Eigene Kräfte mobilisieren

Die Krebstherapie setzt auf immer stärker individualisierte Therapien.

Illustration: Stephanie Hofmann
Illustration: Stephanie Hofmann
Petra Lahnstein Redaktion

Operation, Chemotherapie, Bestrahlung – in der Krebstherapie gewinnt neben klassischen Therapieformen eine vierte Säule zunehmend an Bedeutung: Immuntherapien. Neue Entwicklungen und Fortschritte in der Immunmedizin eröffnen präzisere und wirksamere Therapieansätze, die Krebszellen zielgerichtet angreifen, ohne dabei gesunde Körperzellen in Mitleidenschaft zu ziehen. Diese Präzisionstherapien sind nicht nur in der Lage, das unkontrollierte Wachstum von Krebszellen aufzuhalten, sondern erzeugen in der Regel auch geringere Nebenwirkungen. „Genetische Veränderungen im Krebsgenom wie Mutationen führen häufig zur erhöhten Aktivität dieser Gene und im Resultat zu einer dauerhaften, unkontrollierten Stimulation von zellulärem Wachstum. Molekular gerichtete Therapien erkennen diese fehlerhaften Signalmoleküle und schalten deren Aktivität wieder ab“, beschreibt Prof. Dr. Reinhard Büttner, Direktor des Instituts für Allgemeine Pathologie und Pathologische Anatomie an der Uniklinik Köln den Zusammenhang. 

Verschiedene Ansätze und Methoden könnten in Zukunft vielen Menschen mit einer Krebsdiagnose Zuversicht bringen. Einige Therapien sind schon (teilweise) in Anwendung, andere noch in Zulassungsverfahren. Eine zelluläre Therapie, die CAR-T-Zelltherapie, kommt bereits in der Therapie gegen akute Leukämien und aggressive Lymphome zur Anwendung, auch wenn das Verfahren bislang noch als sehr aufwändig und teuer gilt. Bei dieser Behandlungsform werden körpereigene Immunzellen des Krebspatienten so umgebaut, dass sie sich gegen die vorhandenen Krebszellen richten. So können beispielsweise Lymphozyten (weiße Blutkörperchen) eines Patienten, deren Aufgabe es ohnehin ist, Krankheitserreger und Krebszellen zu bekämpfen, wieder in die Lage versetzt werden, dies auch entsprechend zu tun. Dafür werden dem Patienten körpereigene Zellen (T-Zellen) entnommen und genetisch so modifiziert, dass sie in der Lage sind, sich gegen Oberflächenmoleküle von Tumorzellen zu richten und diese absterben zu lassen und anschließend wieder per Spritze injiziert. 

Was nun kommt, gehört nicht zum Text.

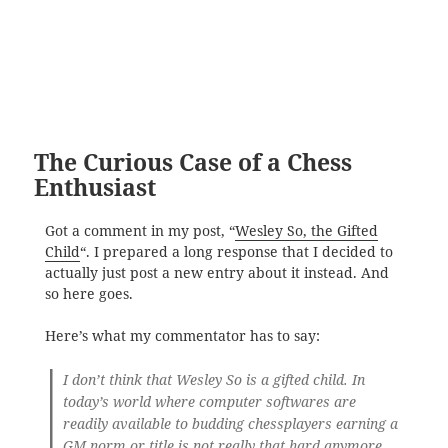
The Curious Case of a Chess
Enthusiast
Got a comment in my post, “
Wesley So, the Gifted
Child
“. I prepared a long response that I decided to
actually just post a new entry about it instead. And
so here goes.
Here’s what my commentator has to say:
I don’t think that Wesley So is a gifted child. In
today’s world where computer softwares are
readily available to budding chessplayers earning a
GM norm or title is not really that hard anymore.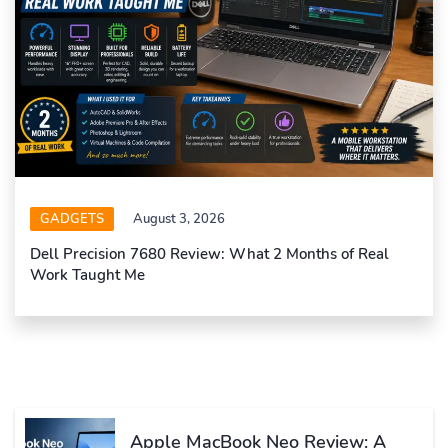
GADGETS
August 3, 2026
Dell Precision 7680 Review: What 2 Months of Real
Work Taught Me
Apple MacBook Neo Review: A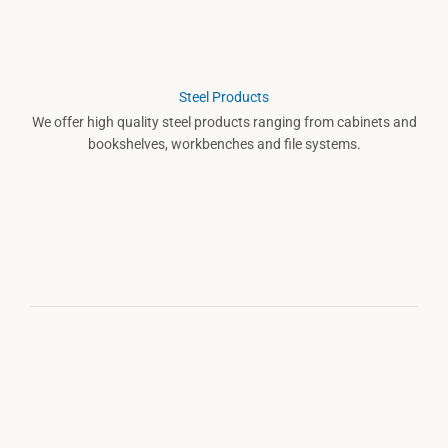
Steel Products
We offer high quality steel products ranging from cabinets and
bookshelves, workbenches and file systems.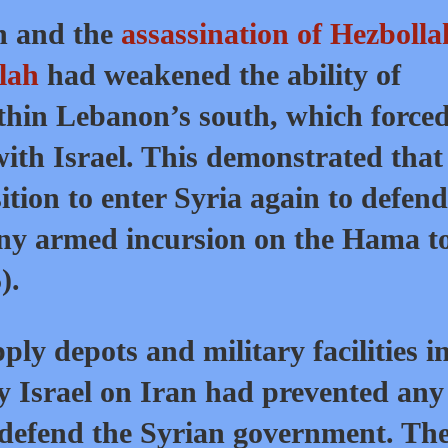
on and the
assassination of Hezbolla
lah
had weakened the ability of
thin Lebanon’s south, which forced
with Israel. This demonstrated that
tion to enter Syria again to defend
ny armed incursion on the Hama t
).
ly depots and military facilities i
by Israel on Iran had prevented any
defend the Syrian government. Th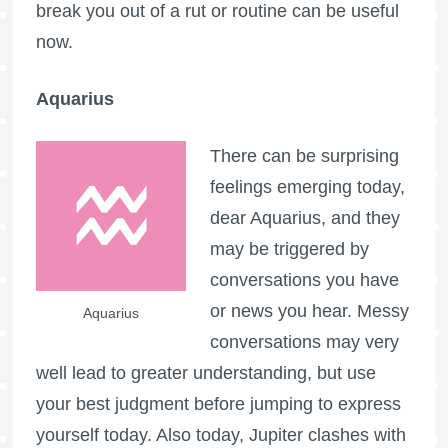
break you out of a rut or routine can be useful
now.
Aquarius
There can be surprising
feelings emerging today,
dear Aquarius, and they
may be triggered by
conversations you have
or news you hear. Messy
Aquarius
conversations may very
well lead to greater understanding, but use
your best judgment before jumping to express
yourself today. Also today, Jupiter clashes with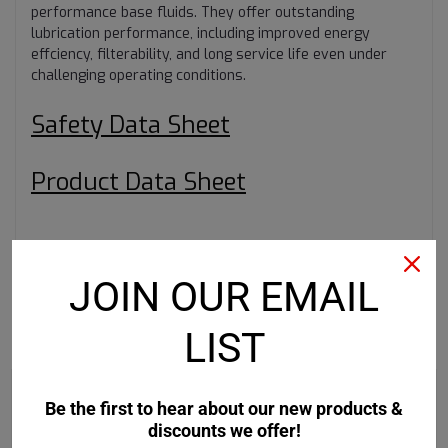
performance base fluids. They offer outstanding
lubrication performance, including improved energy
effciency, filterability, and long service life even under
challenging operating conditions.
Safety Data Sheet
Product Data Sheet
JOIN OUR EMAIL
LIST
RECOMMENDED
Be the first to hear about our new products &
discounts we offer!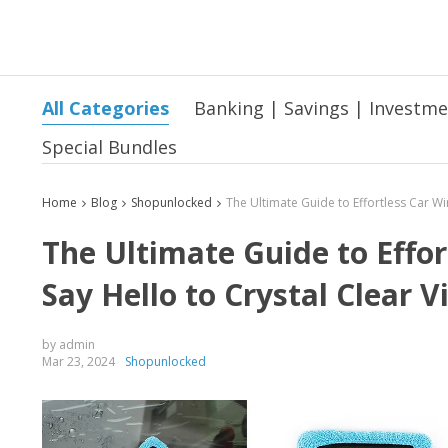
All Categories
Banking | Savings | Investm
Special Bundles
Home
Blog
Shopunlocked
The Ultimate Guide to Effo
Say Hello to Crystal Clear V
by admin
Mar 23, 2024
Shopunlocked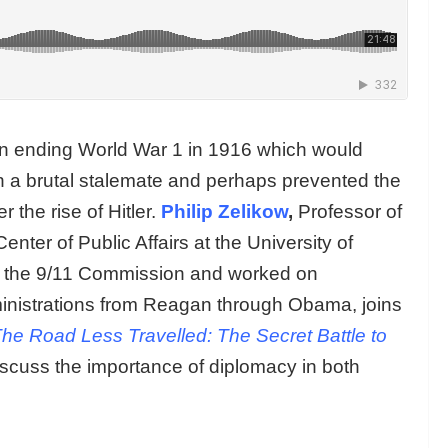
 in ending World War 1 in 1916 which would
in a brutal stalemate and perhaps prevented the
 the rise of Hitler.
Philip Zelikow
,
Professor of
nter of Public Affairs at the University of
of the 9/11 Commission and worked on
administrations from Reagan through Obama, joins
he Road Less Travelled: The Secret Battle to
iscuss the importance of diplomacy in both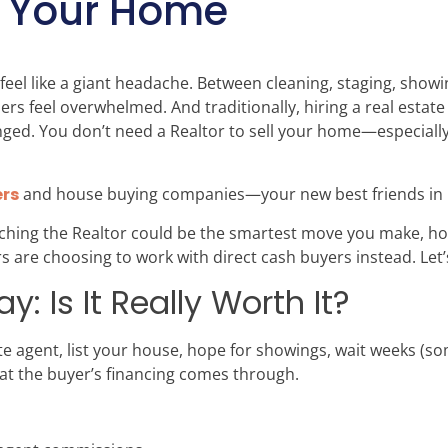
ll Your Home
feel like a giant headache. Between cleaning, staging, show
 feel overwhelmed. And traditionally, hiring a real estate
ed. You don’t need a Realtor to sell your home—especially if
rs
and house buying companies—your new best friends in 
ditching the Realtor could be the smartest move you make, 
re choosing to work with direct cash buyers instead. Let’s
y: Is It Really Worth It?
tate agent, list your house, hope for showings, wait weeks (
hat the buyer’s financing comes through.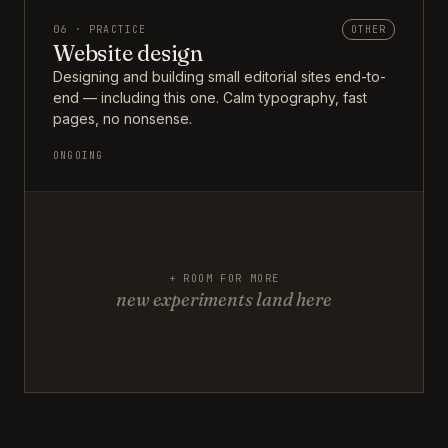
06 · PRACTICE
OTHER
Website design
Designing and building small editorial sites end-to-
end — including this one. Calm typography, fast
pages, no nonsense.
ONGOING
+ ROOM FOR MORE
new experiments land here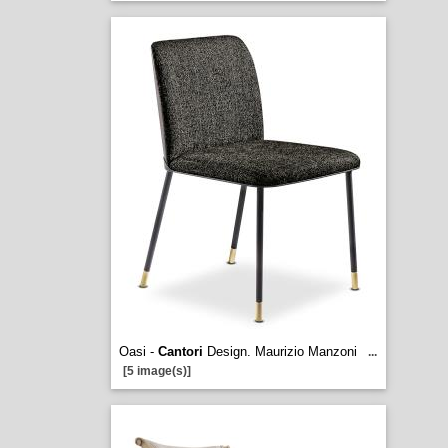
Oasi -
Cantori
Design. Maurizio Manzoni
...
[5 image(s)]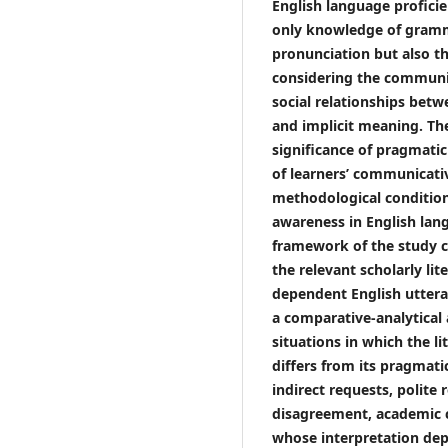
English language proficie
only knowledge of gramma
pronunciation but also th
considering the communic
social relationships betw
and implicit meaning. The
significance of pragmati
of learners’ communicati
methodological condition
awareness in English lan
framework of the study co
the relevant scholarly lit
dependent English uttera
a comparative-analytical
situations in which the l
differs from its pragmatic
indirect requests, polite 
disagreement, academic c
whose interpretation de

Über neue Durchbrüche in einer anderen Form der Immuntherapie berichtete auch jüngst ein Forschungsteam aus NRW, das einen Antikörper entwickelt hat, der in Kombination mit einem radioaktiven Stoff Krebszellen finden, anzeigen und gleichzeitig bekämpfen kann und insbesondere bei aggressiven und schwer behandelbaren Krebsarten zum Einsatz kommen könnte. Auch im Bereich der komplett individualisierten Krebsimpfstoffe (Tumorvakzine) läuft die Forschung auf Hochtouren. Spezialisierte Wissenschaftler, Forscher und Ärzte gehen davon aus, dass dies die Zukunft der Krebsmedizin sein wird. „Ich denke, in Kürze wird jedes Krebsgenom sequenziert werden, um alle Mutationen im Krebs und mögliche Zielstrukturen für das Immunsystem zu ermitteln. Dann wird man eine komplett individualisierte Tumorvakzine herstellen können, um angepasst an das patienteneigene Immunsystem eine Immuntherapie durchzuführen“, so Prof. Büttner.